Go to the line holding "a) Competency in" in the entries below and write out exactly every line down to and including the line holding "The perceived importance".

Data entries:
/---
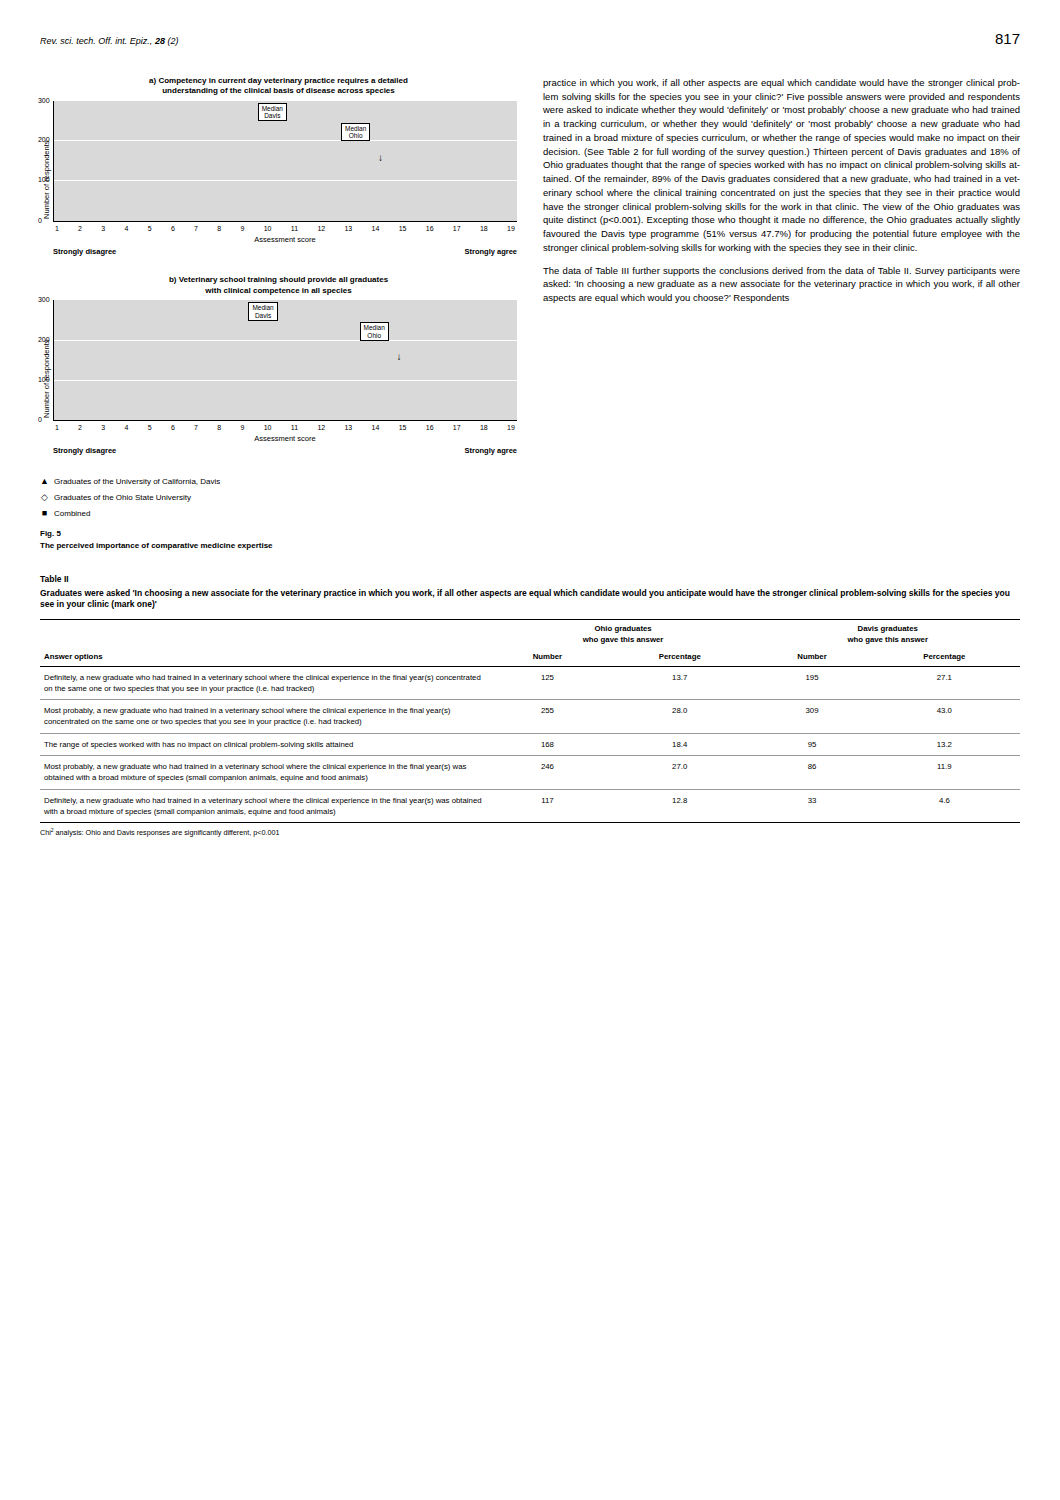Rev. sci. tech. Off. int. Epiz., 28 (2)
817
a) Competency in current day veterinary practice requires a detailed
understanding of the clinical basis of disease across species
Number of respondents
300 200 100 0
Median
Davis
Median
Ohio
↓
12345678910111213141516171819
Assessment score
Strongly disagree Strongly agree
b) Veterinary school training should provide all graduates
with clinical competence in all species
Number of respondents
300 200 100 0
Median
Davis
Median
Ohio
↓
12345678910111213141516171819
Assessment score
Strongly disagree Strongly agree
▲Graduates of the University of California, Davis
◇Graduates of the Ohio State University
■Combined
Fig. 5
The perceived importance of comparative medicine expertise
practice in which you work, if all other aspects are equal which candidate would have the stronger clinical problem solving skills for the species you see in your clinic?' Five possible answers were provided and respondents were asked to indicate whether they would 'definitely' or 'most probably' choose a new graduate who had trained in a tracking curriculum, or whether they would 'definitely' or 'most probably' choose a new graduate who had trained in a broad mixture of species curriculum, or whether the range of species would make no impact on their decision. (See Table 2 for full wording of the survey question.) Thirteen percent of Davis graduates and 18% of Ohio graduates thought that the range of species worked with has no impact on clinical problem-solving skills attained. Of the remainder, 89% of the Davis graduates considered that a new graduate, who had trained in a veterinary school where the clinical training concentrated on just the species that they see in their practice would have the stronger clinical problem-solving skills for the work in that clinic. The view of the Ohio graduates was quite distinct (p<0.001). Excepting those who thought it made no difference, the Ohio graduates actually slightly favoured the Davis type programme (51% versus 47.7%) for producing the potential future employee with the stronger clinical problem-solving skills for working with the species they see in their clinic.
The data of Table III further supports the conclusions derived from the data of Table II. Survey participants were asked: 'In choosing a new graduate as a new associate for the veterinary practice in which you work, if all other aspects are equal which would you choose?' Respondents
Table II
Graduates were asked 'In choosing a new associate for the veterinary practice in which you work, if all other aspects are equal which candidate would you anticipate would have the stronger clinical problem-solving skills for the species you see in your clinic (mark one)'
| Answer options | Ohio graduates who gave this answer | Davis graduates who gave this answer |
| --- | --- | --- |
| Number | Percentage | Number | Percentage |
| Definitely, a new graduate who had trained in a veterinary school where the clinical experience in the final year(s) concentrated on the same one or two species that you see in your practice (i.e. had tracked) | 125 | 13.7 | 195 | 27.1 |
| Most probably, a new graduate who had trained in a veterinary school where the clinical experience in the final year(s) concentrated on the same one or two species that you see in your practice (i.e. had tracked) | 255 | 28.0 | 309 | 43.0 |
| The range of species worked with has no impact on clinical problem-solving skills attained | 168 | 18.4 | 95 | 13.2 |
| Most probably, a new graduate who had trained in a veterinary school where the clinical experience in the final year(s) was obtained with a broad mixture of species (small companion animals, equine and food animals) | 246 | 27.0 | 86 | 11.9 |
| Definitely, a new graduate who had trained in a veterinary school where the clinical experience in the final year(s) was obtained with a broad mixture of species (small companion animals, equine and food animals) | 117 | 12.8 | 33 | 4.6 |
Chi2 analysis: Ohio and Davis responses are significantly different, p<0.001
\---
◆ **Answer space**:
a) Competency in current day veterinary practice requires a detailed
understanding of the clinical basis of disease across species
Number of respondents
300 200 100 0
Median
Davis
Median
Ohio
↓
12345678910111213141516171819
Assessment score
Strongly disagree Strongly agree
b) Veterinary school training should provide all graduates
with clinical competence in all species
Number of respondents
300 200 100 0
Median
Davis
Median
Ohio
↓
12345678910111213141516171819
Assessment score
Strongly disagree Strongly agree
▲Graduates of the University of California, Davis
◇Graduates of the Ohio State University
■Combined
Fig. 5
The perceived importance of comparative medicine expertise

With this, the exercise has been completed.